Justin Upton is worth negative defensive runs saved in left field whereas Kole Calhoun provides positive value in right field. The differences between the two are almost night and day; Calhoun makes the hard plays to save games whereas Justin Upton has shown to miss the easy plays and put extra pressure on the rest of the Angels staff time and time again.

It isn’t about Upton being “lazy” like some Angel fans might say, the fact of the matter is he is not that good. People like to say that the Angels have had no good left fielders in a long time therefore we can’t complain about Upton, but really he is not providing much positive value for the Angel in left field and has shown mediocre power (.417 SLG% in 103 AB’s).

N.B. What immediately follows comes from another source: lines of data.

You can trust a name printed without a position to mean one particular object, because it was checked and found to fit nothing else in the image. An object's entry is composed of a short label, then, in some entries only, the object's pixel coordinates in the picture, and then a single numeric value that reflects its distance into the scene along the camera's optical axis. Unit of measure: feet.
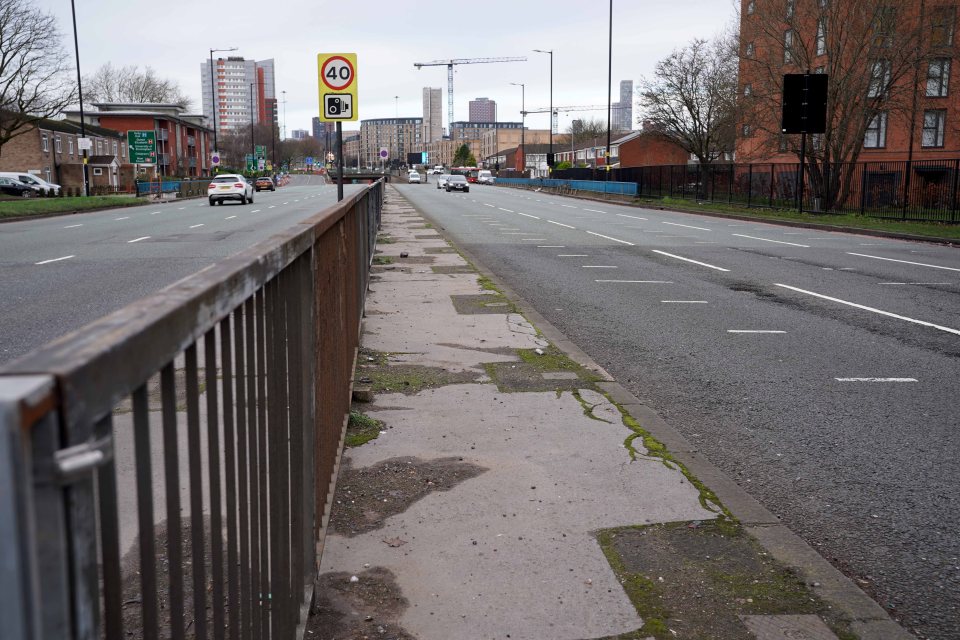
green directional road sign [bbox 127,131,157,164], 189.37
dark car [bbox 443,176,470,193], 243.19
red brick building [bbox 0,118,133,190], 242.17
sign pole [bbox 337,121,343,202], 46.58
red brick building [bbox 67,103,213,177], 338.54
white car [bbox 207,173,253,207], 152.56
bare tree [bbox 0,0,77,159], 180.96
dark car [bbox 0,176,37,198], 188.65
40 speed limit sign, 50.93
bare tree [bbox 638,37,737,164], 185.68
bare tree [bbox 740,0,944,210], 110.01
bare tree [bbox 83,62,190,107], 379.14
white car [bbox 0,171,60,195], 193.77
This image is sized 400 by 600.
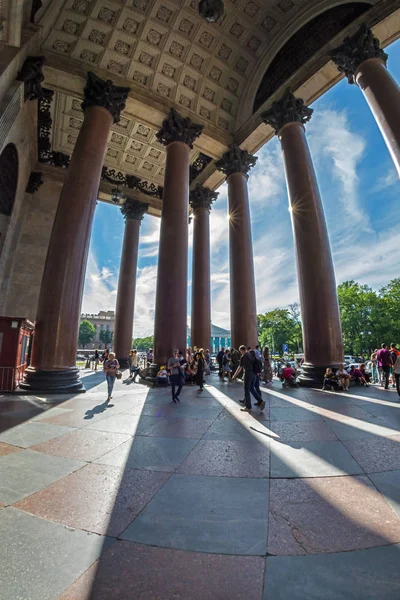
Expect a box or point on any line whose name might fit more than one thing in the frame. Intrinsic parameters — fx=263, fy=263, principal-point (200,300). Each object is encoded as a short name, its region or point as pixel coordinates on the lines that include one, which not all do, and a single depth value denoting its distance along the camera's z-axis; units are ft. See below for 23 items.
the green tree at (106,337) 360.28
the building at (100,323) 369.09
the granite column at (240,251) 50.49
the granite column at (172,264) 39.75
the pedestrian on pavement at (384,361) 35.31
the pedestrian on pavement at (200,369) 34.35
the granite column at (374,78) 32.89
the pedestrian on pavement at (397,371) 28.63
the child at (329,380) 32.81
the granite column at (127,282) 72.79
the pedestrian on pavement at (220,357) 48.71
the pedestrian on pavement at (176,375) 26.53
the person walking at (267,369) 43.60
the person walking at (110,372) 27.68
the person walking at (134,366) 45.03
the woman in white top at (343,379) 32.81
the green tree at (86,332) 323.37
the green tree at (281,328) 235.20
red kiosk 30.17
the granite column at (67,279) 30.55
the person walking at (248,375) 22.82
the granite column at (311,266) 35.65
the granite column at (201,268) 65.16
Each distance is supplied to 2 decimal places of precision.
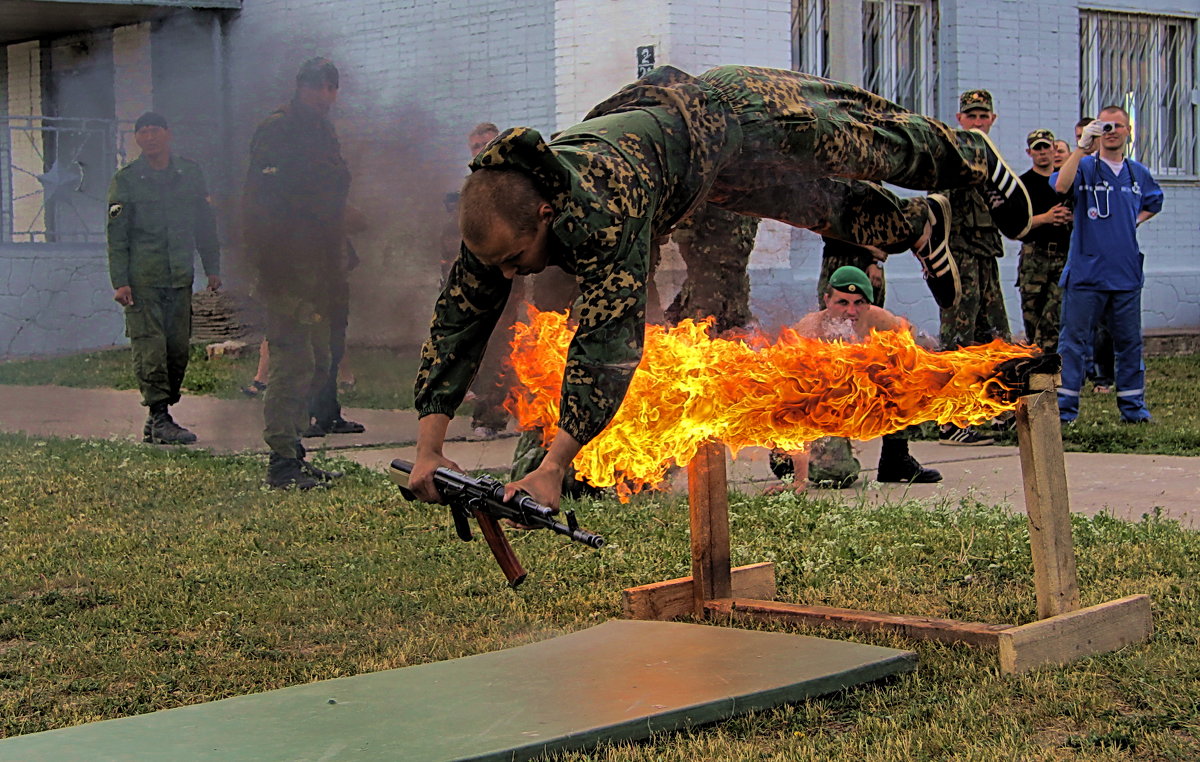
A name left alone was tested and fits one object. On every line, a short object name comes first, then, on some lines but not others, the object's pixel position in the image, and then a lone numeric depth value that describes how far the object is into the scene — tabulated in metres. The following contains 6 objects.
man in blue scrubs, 10.38
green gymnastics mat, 3.70
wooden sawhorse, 4.56
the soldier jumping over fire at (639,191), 4.01
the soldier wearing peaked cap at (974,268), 9.27
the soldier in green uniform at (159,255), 6.87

The Stockholm Syndrome is strong with some; just because we’ve dealt with mediocrity in the past doesn’t mean we have to accept it now because this mediocrity swings the bat a little harder.

That can all change with a couple strong weeks from Upton, but to this point we’re just seeing his level of play getting worse and worse in all forms. His defense is legitimately bad, his offense leaves so much to be desired from a $100 million dollar man and is on field leadership is almost non-existent. The differences between Calhoun and Upton are so massive it could fill the Grand Canyon; when the Angels need Upton to show up he shrinks whereas Calhoun steps up time and time again. With RISP we’re seeing Upton kill the Angels with his terrible .172/.297/.310 slash line in 29 AB’s while Calhoun is hitting .259/.380/.506 (81 AB’s) in the same situations.

Even with just a man on first we’re seeing Upton fail to offer production equal to his contract worth whereas Calhoun earns every penny wherever he can. In that specific situation (man on first) Upton is hitting .250/.348/.300 in 20 AB’s whereas Calhoun hits .305/.328/.610 in that same exact situation (59 AB’s). That isn’t even with RISP, that’s just with a lone runner on first base and Upton still produces at a barely average level.

Justin Upton is as big a rally killer as they come and you honestly don’t even have to look deep into the stats to see that, he can’t hit with RISP, he can’t hit with bases empty. You can eyeball how bad he is at the plate and the outfield when Angels need him most, and on the other hand it’s easier to see the value Calhoun brings when he literally wins games for us with his play.

In statistically “High Leverage” situations (quantified by situations in which a lead can be directly affected by the AB) Justin Upton hits just .071/.263/.071. The biggest issue in trading Upton is his big contract which may prohibit a trade to a contender unless the Angels are willing to pay some of the salary.